Mr Anil said that besides working at the family home, Miss Parti, who is Indonesian, was also told to clean the office and home of Mr Liew's son Karl.
On Friday (Sept 4), Justice Chan Seng Onn allowed her appeal.
He found that the family had "improper motives" and wanted to stop her from going to the authorities.
The judge also found that there was a break in the chain of custody of the allegedly stolen items, which were improperly handled by the family members before the police photographed and seized the items five weeks later. This created a reasonable doubt as to whether the allegedly stolen items had been accurately documented by the police.
Justice Chan also noted that two statements were taken from Miss Parti without an interpreter.
The judge also found the testimony of Mr Karl Liew to be "highly suspect". The younger Mr Liew had claimed in court that various items of female clothing, allegedly stolen by Miss Parti, belonged to him as he liked to cross-dress.
Mr Anil told the court that he would be making an application for compensation to be paid to Miss Parti, who has not worked for the past four years.
After the verdict, Miss Parti sobbed in relief and hugged her lawyer and staff from the Humanitarian Organisation for Migration Economics, a non-governmental organisation.
During Miss Parti's district court trial, Mr Liew Mun Leong testified that he suspected her of stealing for years when things went missing at his Chancery Lane house, but his wife told him it may not have been the maid who took them.
Mr Liew said he finally decided to terminate her employment in October 2016. The last straw was the loss of a portable power bank given to him by a French university that had invited him to give a guest lecture.
As he was overseas, he asked Karl to oversee the termination of her service and her repatriation to Indonesia.
On Oct 28 that year, Mr Karl Liew told Miss Parti that she would no longer be working for the family and gave her about three hours to pack her belongings.

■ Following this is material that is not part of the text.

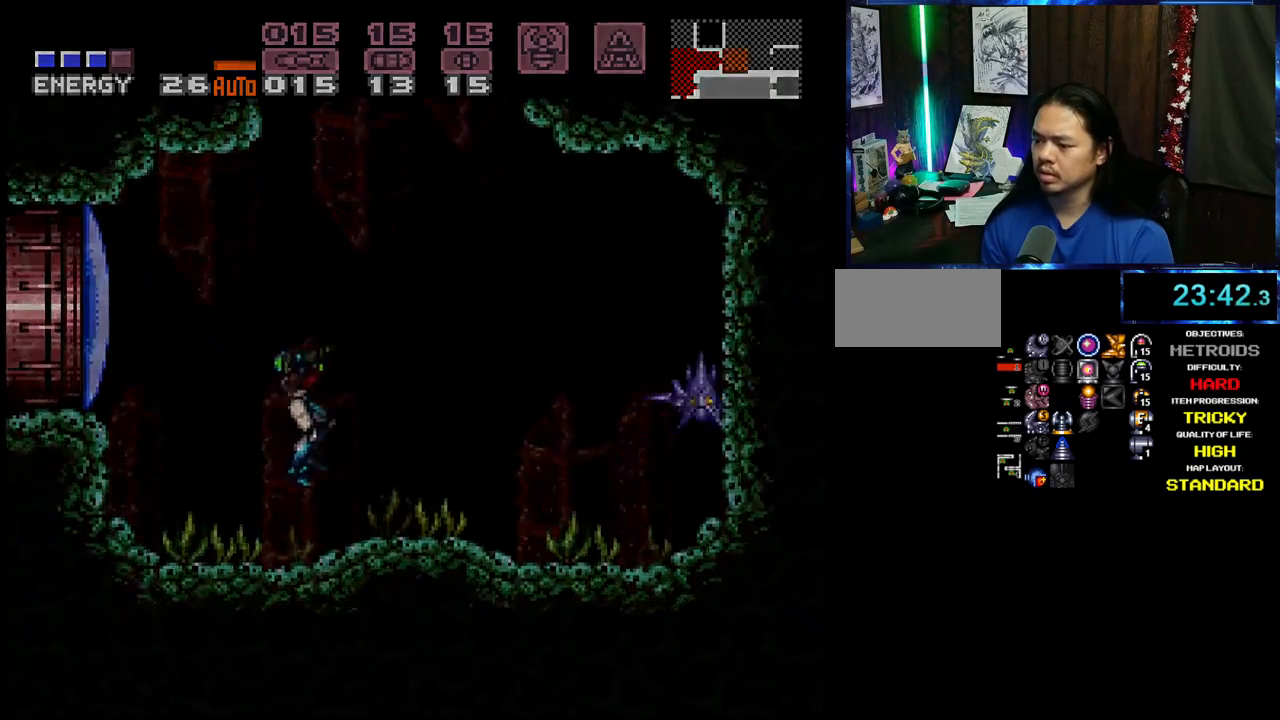
{"dt_ms": 500, "buttons": ["DPAD_RIGHT"], "events": []}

He agreed to pay for the three boxes to be shipped to her home and the maid returned to Indonesia.
The next day, the family opened the boxes to check the contents and found many of their belongings inside. A police report was made after the CAG chairman returned to Singapore.
But Mr Anil argued that the items alleged to be stolen were either discarded objects, Miss Parti's own belongings, or things that had been put into the boxes by someone else.